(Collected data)
# # # # #

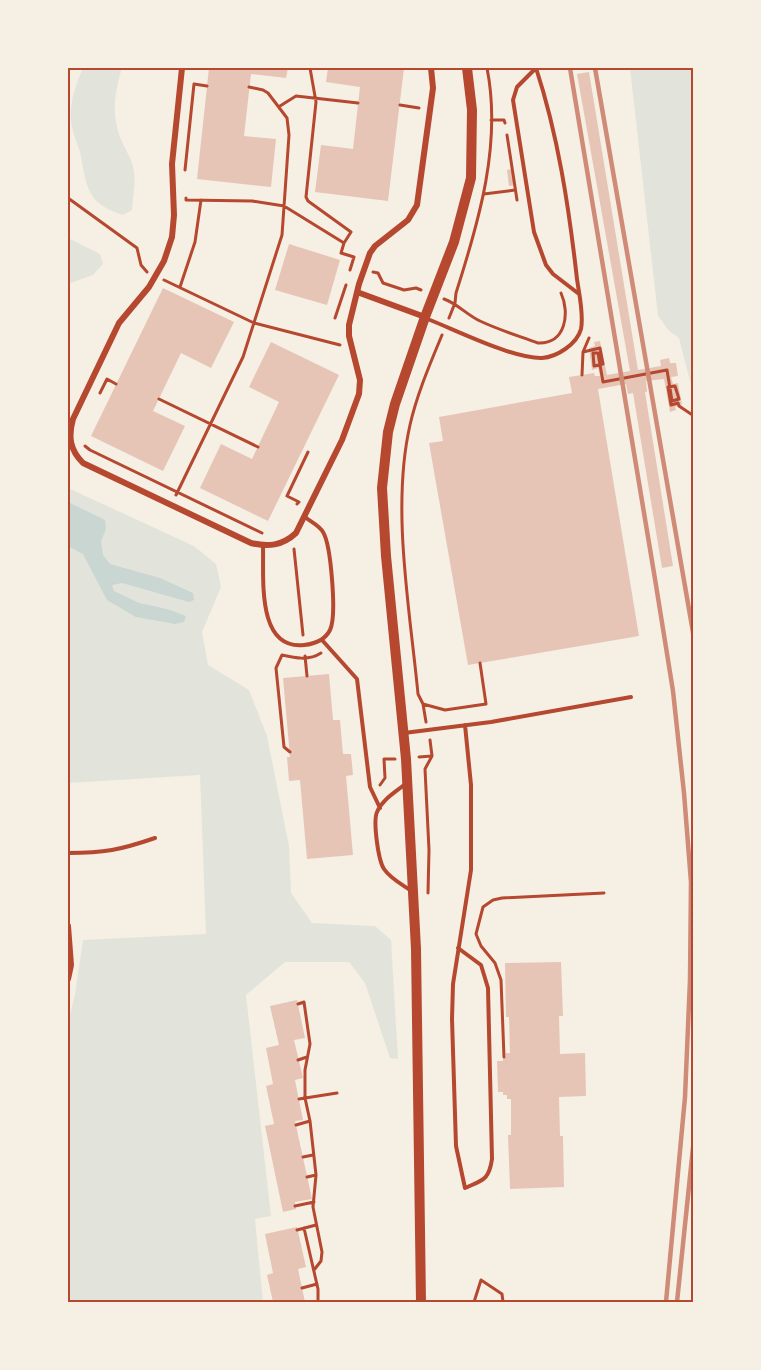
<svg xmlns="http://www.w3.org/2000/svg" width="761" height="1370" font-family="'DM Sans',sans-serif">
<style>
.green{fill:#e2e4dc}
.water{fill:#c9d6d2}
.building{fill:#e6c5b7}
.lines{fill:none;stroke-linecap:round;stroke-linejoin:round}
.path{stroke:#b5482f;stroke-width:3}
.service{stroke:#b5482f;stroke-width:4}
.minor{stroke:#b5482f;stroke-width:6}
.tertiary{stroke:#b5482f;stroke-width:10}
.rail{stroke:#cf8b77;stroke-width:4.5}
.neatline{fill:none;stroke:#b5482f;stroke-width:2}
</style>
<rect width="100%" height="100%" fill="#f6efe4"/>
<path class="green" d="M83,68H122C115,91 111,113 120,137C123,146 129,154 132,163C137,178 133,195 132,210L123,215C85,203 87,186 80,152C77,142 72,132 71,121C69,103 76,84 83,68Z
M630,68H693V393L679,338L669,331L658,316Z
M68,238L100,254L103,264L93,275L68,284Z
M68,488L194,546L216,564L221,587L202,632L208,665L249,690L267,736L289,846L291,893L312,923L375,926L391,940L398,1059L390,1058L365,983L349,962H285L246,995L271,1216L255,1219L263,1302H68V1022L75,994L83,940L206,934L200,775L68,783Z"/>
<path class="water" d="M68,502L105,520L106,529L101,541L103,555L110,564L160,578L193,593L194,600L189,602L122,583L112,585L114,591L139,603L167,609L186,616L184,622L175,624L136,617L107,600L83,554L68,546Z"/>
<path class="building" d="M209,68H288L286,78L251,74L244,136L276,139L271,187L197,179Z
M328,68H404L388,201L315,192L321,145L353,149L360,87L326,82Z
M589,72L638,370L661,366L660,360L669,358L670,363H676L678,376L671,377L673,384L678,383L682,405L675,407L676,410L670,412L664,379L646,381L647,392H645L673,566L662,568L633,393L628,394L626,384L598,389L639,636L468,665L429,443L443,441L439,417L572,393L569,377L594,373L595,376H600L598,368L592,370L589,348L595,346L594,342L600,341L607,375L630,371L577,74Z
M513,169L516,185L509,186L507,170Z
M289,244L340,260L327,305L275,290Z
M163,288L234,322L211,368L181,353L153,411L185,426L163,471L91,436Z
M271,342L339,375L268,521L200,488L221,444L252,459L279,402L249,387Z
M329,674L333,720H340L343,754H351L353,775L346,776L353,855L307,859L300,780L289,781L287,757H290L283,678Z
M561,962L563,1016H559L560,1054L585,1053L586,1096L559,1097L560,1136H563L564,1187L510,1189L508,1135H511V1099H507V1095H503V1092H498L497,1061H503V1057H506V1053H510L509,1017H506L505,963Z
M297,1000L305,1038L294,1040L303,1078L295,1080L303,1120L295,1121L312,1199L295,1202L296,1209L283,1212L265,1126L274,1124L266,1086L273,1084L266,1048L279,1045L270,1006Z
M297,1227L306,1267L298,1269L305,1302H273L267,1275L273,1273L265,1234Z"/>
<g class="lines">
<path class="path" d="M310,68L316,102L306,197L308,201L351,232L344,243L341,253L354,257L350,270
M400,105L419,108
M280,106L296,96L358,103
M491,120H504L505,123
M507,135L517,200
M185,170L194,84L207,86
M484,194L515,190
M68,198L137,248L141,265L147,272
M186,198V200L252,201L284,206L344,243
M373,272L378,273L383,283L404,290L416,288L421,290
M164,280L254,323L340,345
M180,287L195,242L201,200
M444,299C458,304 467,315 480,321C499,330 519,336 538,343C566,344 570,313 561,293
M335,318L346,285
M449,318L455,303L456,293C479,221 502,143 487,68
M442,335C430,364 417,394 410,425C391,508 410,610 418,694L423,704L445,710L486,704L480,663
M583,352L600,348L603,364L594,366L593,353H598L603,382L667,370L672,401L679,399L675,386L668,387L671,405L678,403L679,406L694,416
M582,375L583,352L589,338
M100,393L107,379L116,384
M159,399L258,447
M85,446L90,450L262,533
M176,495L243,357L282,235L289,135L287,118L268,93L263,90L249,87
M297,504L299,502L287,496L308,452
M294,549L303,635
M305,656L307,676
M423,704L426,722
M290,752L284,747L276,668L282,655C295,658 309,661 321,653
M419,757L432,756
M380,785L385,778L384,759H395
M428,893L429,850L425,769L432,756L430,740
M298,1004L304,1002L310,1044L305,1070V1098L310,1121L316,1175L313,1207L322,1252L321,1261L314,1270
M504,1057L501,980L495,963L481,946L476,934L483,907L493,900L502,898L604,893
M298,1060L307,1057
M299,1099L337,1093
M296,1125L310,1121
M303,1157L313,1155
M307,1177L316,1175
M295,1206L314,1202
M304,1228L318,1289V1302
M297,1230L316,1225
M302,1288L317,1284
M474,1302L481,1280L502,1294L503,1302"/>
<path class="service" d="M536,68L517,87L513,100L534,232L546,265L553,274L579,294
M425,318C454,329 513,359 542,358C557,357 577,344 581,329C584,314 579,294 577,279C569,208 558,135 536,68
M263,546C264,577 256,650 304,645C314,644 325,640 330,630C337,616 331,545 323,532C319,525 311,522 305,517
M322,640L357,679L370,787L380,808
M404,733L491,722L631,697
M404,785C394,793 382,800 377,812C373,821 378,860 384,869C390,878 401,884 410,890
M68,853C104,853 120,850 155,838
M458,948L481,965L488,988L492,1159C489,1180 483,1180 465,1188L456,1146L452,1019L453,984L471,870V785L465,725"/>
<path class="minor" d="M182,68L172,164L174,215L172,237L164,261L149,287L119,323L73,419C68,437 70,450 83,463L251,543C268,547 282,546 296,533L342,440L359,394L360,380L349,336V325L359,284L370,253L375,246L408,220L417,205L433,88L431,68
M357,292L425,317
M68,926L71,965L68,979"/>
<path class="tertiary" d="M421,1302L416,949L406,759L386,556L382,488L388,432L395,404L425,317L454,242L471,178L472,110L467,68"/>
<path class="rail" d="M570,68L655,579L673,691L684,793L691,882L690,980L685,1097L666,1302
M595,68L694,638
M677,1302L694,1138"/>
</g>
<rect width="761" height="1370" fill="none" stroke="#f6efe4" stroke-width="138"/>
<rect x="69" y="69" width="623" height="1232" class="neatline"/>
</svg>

# # # # #

Work instruction →
Give back the records above exactly, with no pictures.

Answer for the task →
<svg xmlns="http://www.w3.org/2000/svg" width="761" height="1370" font-family="'DM Sans',sans-serif">
<style>
.green{fill:#e2e4dc}
.water{fill:#c9d6d2}
.building{fill:#e6c5b7}
.lines{fill:none;stroke-linecap:round;stroke-linejoin:round}
.path{stroke:#b5482f;stroke-width:3}
.service{stroke:#b5482f;stroke-width:4}
.minor{stroke:#b5482f;stroke-width:6}
.tertiary{stroke:#b5482f;stroke-width:10}
.rail{stroke:#cf8b77;stroke-width:4.5}
.neatline{fill:none;stroke:#b5482f;stroke-width:2}
</style>
<rect width="100%" height="100%" fill="#f6efe4"/>
<path class="green" d="M83,68H122C115,91 111,113 120,137C123,146 129,154 132,163C137,178 133,195 132,210L123,215C85,203 87,186 80,152C77,142 72,132 71,121C69,103 76,84 83,68Z
M630,68H693V393L679,338L669,331L658,316Z
M68,238L100,254L103,264L93,275L68,284Z
M68,488L194,546L216,564L221,587L202,632L208,665L249,690L267,736L289,846L291,893L312,923L375,926L391,940L398,1059L390,1058L365,983L349,962H285L246,995L271,1216L255,1219L263,1302H68V1022L75,994L83,940L206,934L200,775L68,783Z"/>
<path class="water" d="M68,502L105,520L106,529L101,541L103,555L110,564L160,578L193,593L194,600L189,602L122,583L112,585L114,591L139,603L167,609L186,616L184,622L175,624L136,617L107,600L83,554L68,546Z"/>
<path class="building" d="M209,68H288L286,78L251,74L244,136L276,139L271,187L197,179Z
M328,68H404L388,201L315,192L321,145L353,149L360,87L326,82Z
M589,72L638,370L661,366L660,360L669,358L670,363H676L678,376L671,377L673,384L678,383L682,405L675,407L676,410L670,412L664,379L646,381L647,392H645L673,566L662,568L633,393L628,394L626,384L598,389L639,636L468,665L429,443L443,441L439,417L572,393L569,377L594,373L595,376H600L598,368L592,370L589,348L595,346L594,342L600,341L607,375L630,371L577,74Z
M513,169L516,185L509,186L507,170Z
M289,244L340,260L327,305L275,290Z
M163,288L234,322L211,368L181,353L153,411L185,426L163,471L91,436Z
M271,342L339,375L268,521L200,488L221,444L252,459L279,402L249,387Z
M329,674L333,720H340L343,754H351L353,775L346,776L353,855L307,859L300,780L289,781L287,757H290L283,678Z
M561,962L563,1016H559L560,1054L585,1053L586,1096L559,1097L560,1136H563L564,1187L510,1189L508,1135H511V1099H507V1095H503V1092H498L497,1061H503V1057H506V1053H510L509,1017H506L505,963Z
M297,1000L305,1038L294,1040L303,1078L295,1080L303,1120L295,1121L312,1199L295,1202L296,1209L283,1212L265,1126L274,1124L266,1086L273,1084L266,1048L279,1045L270,1006Z
M297,1227L306,1267L298,1269L305,1302H273L267,1275L273,1273L265,1234Z"/>
<g class="lines">
<path class="path" d="M310,68L316,102L306,197L308,201L351,232L344,243L341,253L354,257L350,270
M400,105L419,108
M280,106L296,96L358,103
M491,120H504L505,123
M507,135L517,200
M185,170L194,84L207,86
M484,194L515,190
M68,198L137,248L141,265L147,272
M186,198V200L252,201L284,206L344,243
M373,272L378,273L383,283L404,290L416,288L421,290
M164,280L254,323L340,345
M180,287L195,242L201,200
M444,299C458,304 467,315 480,321C499,330 519,336 538,343C566,344 570,313 561,293
M335,318L346,285
M449,318L455,303L456,293C479,221 502,143 487,68
M442,335C430,364 417,394 410,425C391,508 410,610 418,694L423,704L445,710L486,704L480,663
M583,352L600,348L603,364L594,366L593,353H598L603,382L667,370L672,401L679,399L675,386L668,387L671,405L678,403L679,406L694,416
M582,375L583,352L589,338
M100,393L107,379L116,384
M159,399L258,447
M85,446L90,450L262,533
M176,495L243,357L282,235L289,135L287,118L268,93L263,90L249,87
M297,504L299,502L287,496L308,452
M294,549L303,635
M305,656L307,676
M423,704L426,722
M290,752L284,747L276,668L282,655C295,658 309,661 321,653
M419,757L432,756
M380,785L385,778L384,759H395
M428,893L429,850L425,769L432,756L430,740
M298,1004L304,1002L310,1044L305,1070V1098L310,1121L316,1175L313,1207L322,1252L321,1261L314,1270
M504,1057L501,980L495,963L481,946L476,934L483,907L493,900L502,898L604,893
M298,1060L307,1057
M299,1099L337,1093
M296,1125L310,1121
M303,1157L313,1155
M307,1177L316,1175
M295,1206L314,1202
M304,1228L318,1289V1302
M297,1230L316,1225
M302,1288L317,1284
M474,1302L481,1280L502,1294L503,1302"/>
<path class="service" d="M536,68L517,87L513,100L534,232L546,265L553,274L579,294
M425,318C454,329 513,359 542,358C557,357 577,344 581,329C584,314 579,294 577,279C569,208 558,135 536,68
M263,546C264,577 256,650 304,645C314,644 325,640 330,630C337,616 331,545 323,532C319,525 311,522 305,517
M322,640L357,679L370,787L380,808
M404,733L491,722L631,697
M404,785C394,793 382,800 377,812C373,821 378,860 384,869C390,878 401,884 410,890
M68,853C104,853 120,850 155,838
M458,948L481,965L488,988L492,1159C489,1180 483,1180 465,1188L456,1146L452,1019L453,984L471,870V785L465,725"/>
<path class="minor" d="M182,68L172,164L174,215L172,237L164,261L149,287L119,323L73,419C68,437 70,450 83,463L251,543C268,547 282,546 296,533L342,440L359,394L360,380L349,336V325L359,284L370,253L375,246L408,220L417,205L433,88L431,68
M357,292L425,317
M68,926L71,965L68,979"/>
<path class="tertiary" d="M421,1302L416,949L406,759L386,556L382,488L388,432L395,404L425,317L454,242L471,178L472,110L467,68"/>
<path class="rail" d="M570,68L655,579L673,691L684,793L691,882L690,980L685,1097L666,1302
M595,68L694,638
M677,1302L694,1138"/>
</g>
<rect width="761" height="1370" fill="none" stroke="#f6efe4" stroke-width="138"/>
<rect x="69" y="69" width="623" height="1232" class="neatline"/>
</svg>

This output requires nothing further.